Zu prüfende Daten =>

========

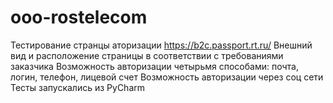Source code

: # ooo-rostelecom
Тестирование странцы аторизации https://b2c.passport.rt.ru/ 
Внешний вид и расположение страницы в соответствии с требованиями заказчика
Возможность авторизации четырьмя способами: почта, логин, телефон, лицевой счет
Возможность авторизации через соц сети
Тесты запускались из PyCharm

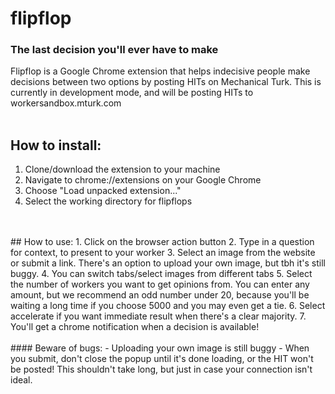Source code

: # flipflop
### The last decision you'll ever have to make
Flipflop is a Google Chrome extension that helps indecisive people make decisions between two options by posting HITs on Mechanical Turk. This is currently in development mode, and will be posting HITs to workersandbox.mturk.com
<br />
<br />
## How to install:
1. Clone/download the extension to your machine
2. Navigate to chrome://extensions on your Google Chrome
3. Choose "Load unpacked extension..."
4. Select the working directory for flipflops
<br />
<br />
## How to use:
1. Click on the browser action button
2. Type in a question for context, to present to your worker
3. Select an image from the website or submit a link. There's an option to upload your own image, but tbh it's still buggy.
4. You can switch tabs/select images from different tabs
5. Select the number of workers you want to get opinions from. You can enter any amount, but we recommend an odd number under 20, because you'll be waiting a long time if you choose 5000 and you may even get a tie.
6. Select accelerate if you want immediate result when there's a clear majority.
7. You'll get a chrome notification when a decision is available!
<br />
<br />
#### Beware of bugs:
- Uploading your own image is still buggy
- When you submit, don't close the popup until it's done loading, or the HIT won't be posted! This shouldn't take long, but just in case your connection isn't ideal.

========

Zu lösende Aufgabe =>
Finde in den obigen Daten jede Zeile, in der die Zeichenfolge „submit“ vorkommt, und schreibe sie vollständig ab. Achte dabei auf Groß- und Kleinschreibung.

Ergebnis der Übung =>
3. Select an image from the website or submit a link. There's an option to upload your own image, but tbh it's still buggy.
- When you submit, don't close the popup until it's done loading, or the HIT won't be posted! This shouldn't take long, but just in case your connection isn't ideal.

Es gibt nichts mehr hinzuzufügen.